To celebrate my first paycheck, I made a visit to a secondhand CD store, and found myself a treasure. Murderous Home, volume one of two: prison songs recorded in 1947-8 at Parchman Farm, a segregated penitentiary where prisoners were used as a labour force for a self-sufficient farm (including several thousand acres of cotton fields). (Musical Traditions have a favourable review, including some sound clips that I can’t play.)

This is the real thing. This is chain-gang music sung by chain-gang convicts, recorded in the open air; sung to coordinate a line of men digging or four men double cutting a live tree: “standing in a square around the tree, with two men chopping from opposite corners of this square on beat one, the other pair on the alternate beat.” The work songs are sung almost painfully slowly, because the rhythm has to be kept up from early morning until dusk makes working impossible.

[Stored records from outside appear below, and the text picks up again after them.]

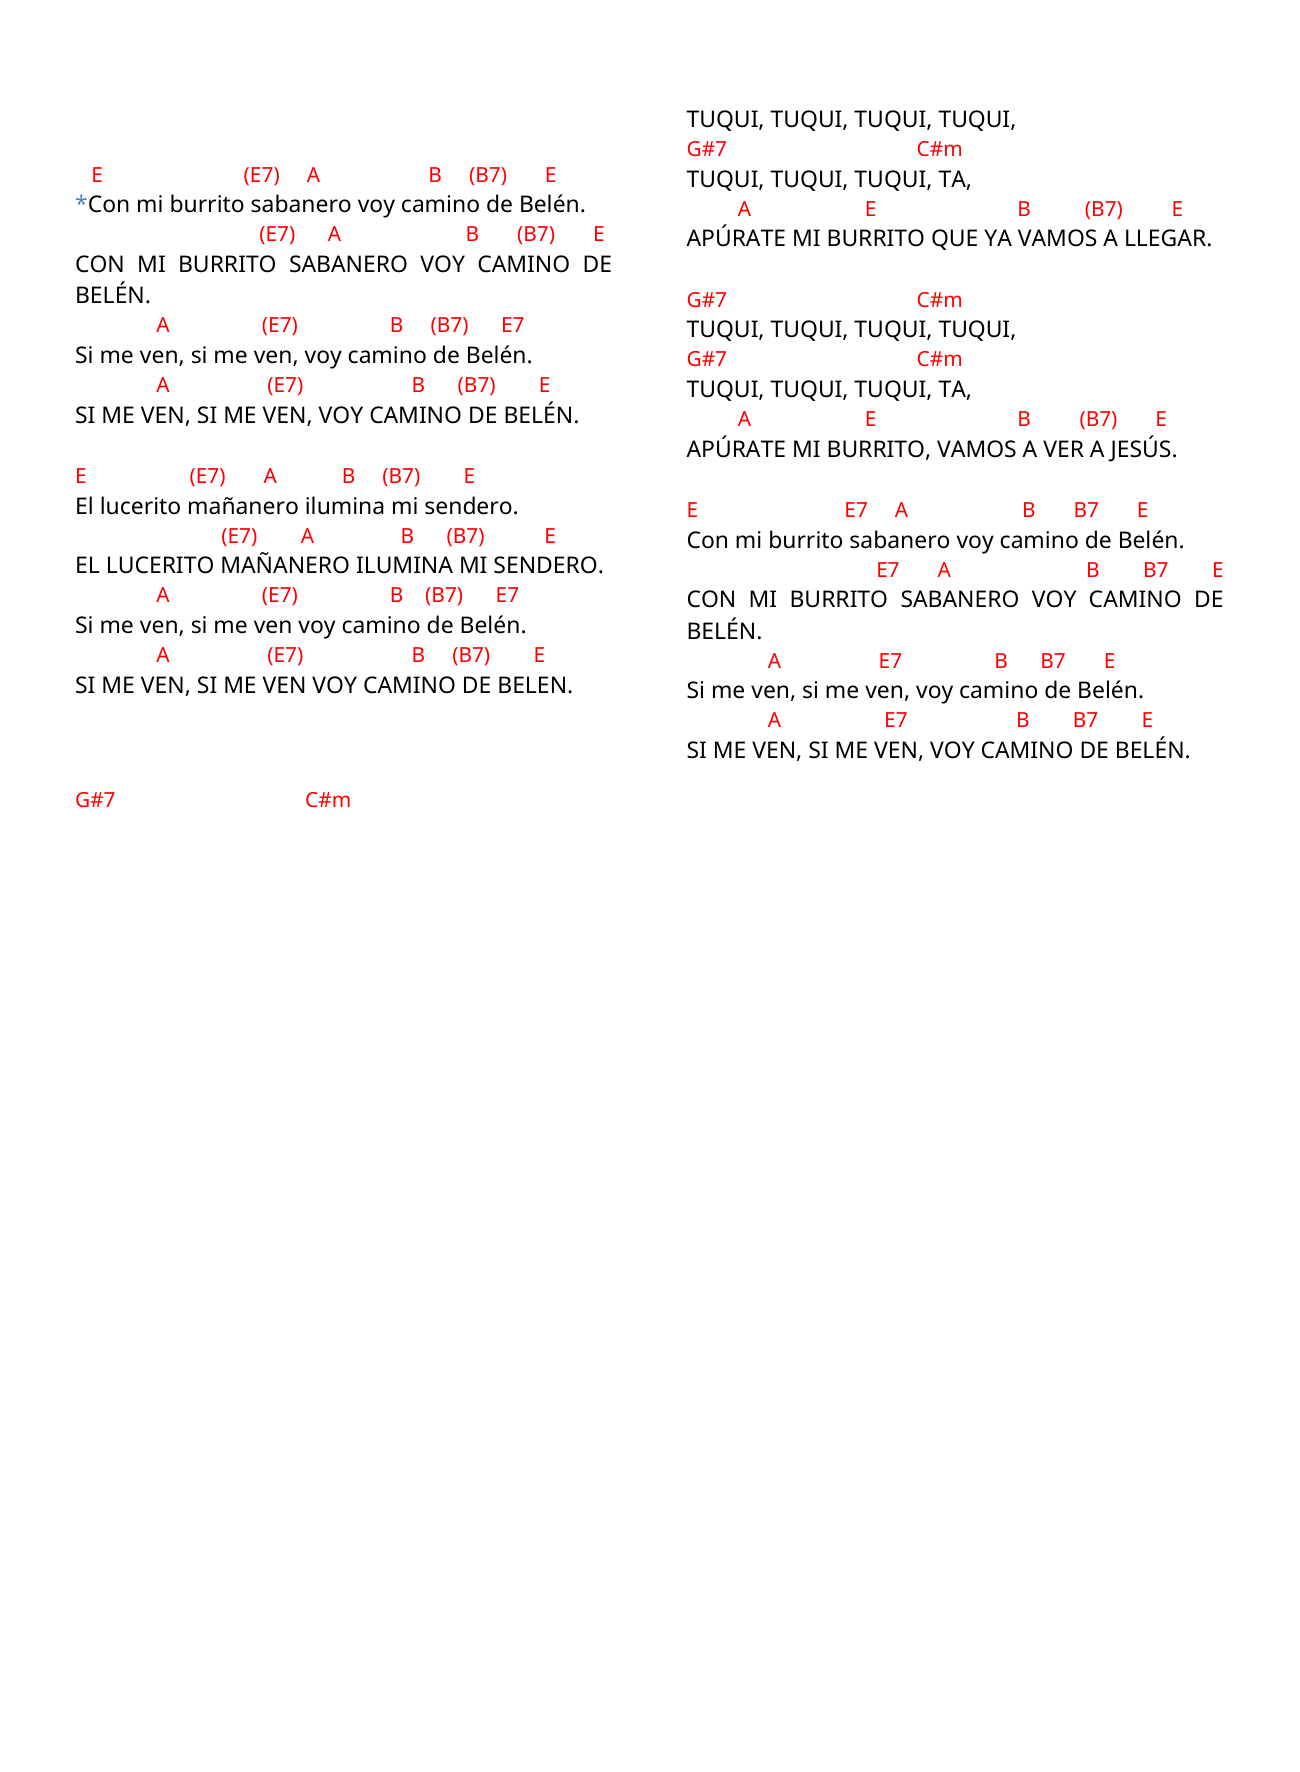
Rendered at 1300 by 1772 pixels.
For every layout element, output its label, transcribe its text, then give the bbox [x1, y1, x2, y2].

text Si me ven, si me ven, voy camino de Belén. [686, 674, 1224, 706]
text A (E7) B (B7) E [75, 640, 613, 669]
text EL LUCERITO MAÑANERO ILUMINA MI SENDERO. [75, 549, 613, 581]
text A (E7) B (B7) E7 [75, 581, 613, 609]
text TUQUI, TUQUI, TUQUI, TA, [686, 373, 1224, 404]
text TUQUI, TUQUI, TUQUI, TUQUI, [686, 313, 1224, 344]
text A E7 B B7 E [686, 646, 1224, 674]
text E E7 A B B7 E [686, 495, 1224, 524]
text E (E7) A B (B7) E [75, 160, 613, 188]
text Si me ven, si me ven voy camino de Belén. [75, 609, 613, 640]
text SI ME VEN, SI ME VEN VOY CAMINO DE BELEN. [75, 669, 613, 700]
text TUQUI, TUQUI, TUQUI, TA, [686, 163, 1224, 194]
text *Con mi burrito sabanero voy camino de Belén. [75, 188, 613, 219]
text G#7 C#m [686, 344, 1224, 373]
text APÚRATE MI BURRITO QUE YA VAMOS A LLEGAR. [686, 222, 1224, 254]
text SI ME VEN, SI ME VEN, VOY CAMINO DE BELÉN. [75, 399, 613, 430]
text Con mi burrito sabanero voy camino de Belén. [686, 524, 1224, 555]
text A E B (B7) E [716, 194, 1224, 222]
text (E7) A B (B7) E [75, 521, 613, 549]
text E (E7) A B (B7) E [75, 461, 613, 489]
text CON MI BURRITO SABANERO VOY CAMINO DE BELÉN. [686, 583, 1224, 646]
text G#7 C#m [686, 134, 1224, 163]
text CON MI BURRITO SABANERO VOY CAMINO DE BELÉN. [75, 248, 613, 311]
text A E B (B7) E [716, 404, 1224, 433]
text E7 A B B7 E [686, 555, 1224, 583]
text (E7) A B (B7) E [75, 219, 613, 248]
text G#7 C#m [686, 285, 1224, 313]
text A (E7) B (B7) E7 [75, 311, 613, 339]
text APÚRATE MI BURRITO, VAMOS A VER A JESÚS. [686, 433, 1224, 464]
text SI ME VEN, SI ME VEN, VOY CAMINO DE BELÉN. [686, 734, 1224, 765]
text A (E7) B (B7) E [75, 370, 613, 399]
text TUQUI, TUQUI, TUQUI, TUQUI, [686, 103, 1224, 134]
text El lucerito mañanero ilumina mi sendero. [75, 489, 613, 521]
text G#7 C#m [75, 785, 613, 814]
text Si me ven, si me ven, voy camino de Belén. [75, 339, 613, 370]
text A E7 B B7 E [686, 706, 1224, 734]
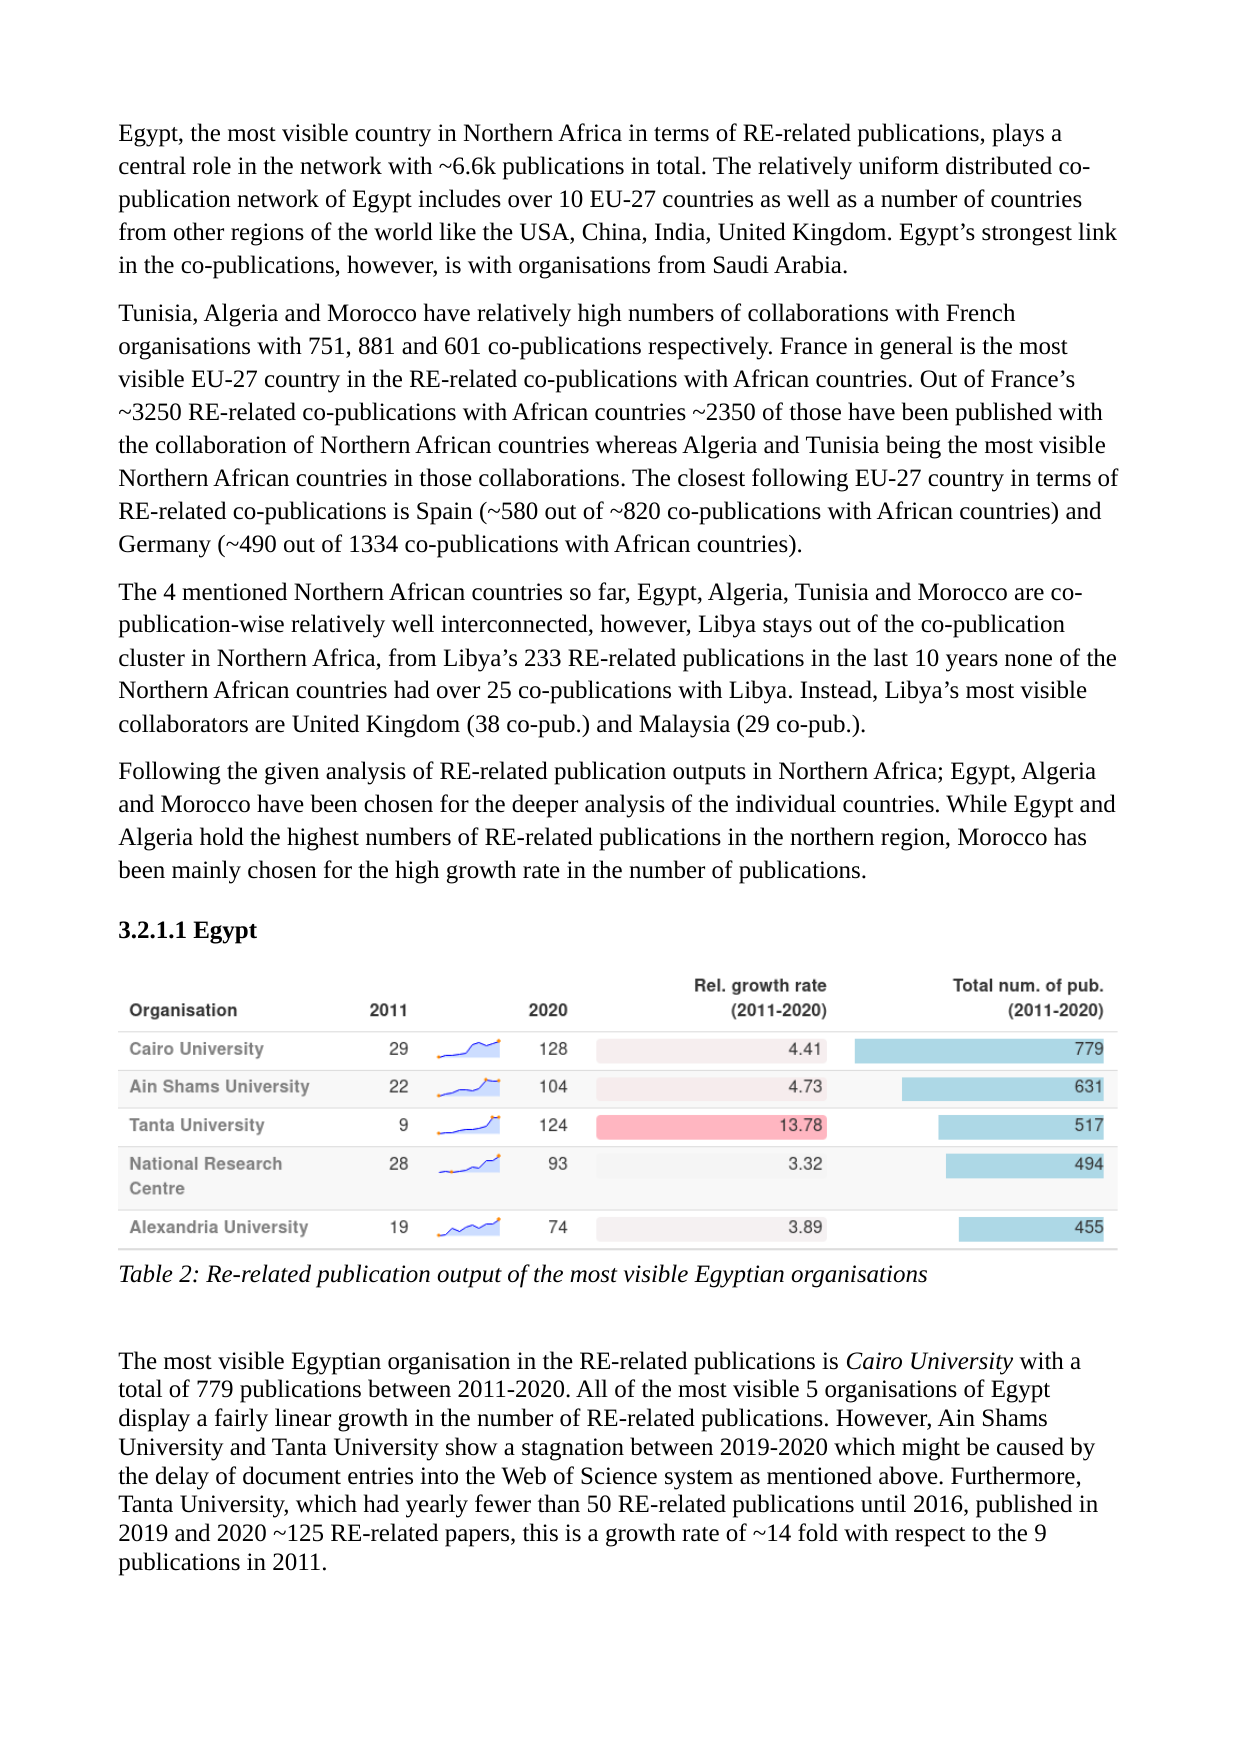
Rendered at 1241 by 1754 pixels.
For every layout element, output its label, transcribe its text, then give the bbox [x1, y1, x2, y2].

Anyone who saw the film O Brother, Where Art Thou? knows the sort of songs these are, but the raw reality of these recordings is quite different. These lines, after all, are being sung by men who are working, and working hard. (In my favourite track the voices break into a slight scream on the high notes, evidence of the effort they’re putting in.)

The CD also contains two short excerpts from interviews, which would be totally uninterpretable without the full lyrics list and transcripts (the broad southern accept has to be heard to be believed). Here’s a little taster, in which Bama explains how he ended up a regular in the penitentiary:

So, after I got ’um [the police] started runnin’ me, I just kept on doing wrong — fightin’, stealin’ — you know — an’ robbin’. And sometimes I wouldn’t be doing nothin’, but I’d been doin’ so much ’til that when they’d get me, I’d due to been got anyhow. An one, two time they ’rrest me, an’ I told ’um I hadn’t done nothin’; an’ they said well, “I arrest you in advance — you gonna do sompin’.” If you get a chance to listen to this gem, grab it. I’m going to hunt down the second CD also, apparently it’s just as good. Expect more raptures here when I find it.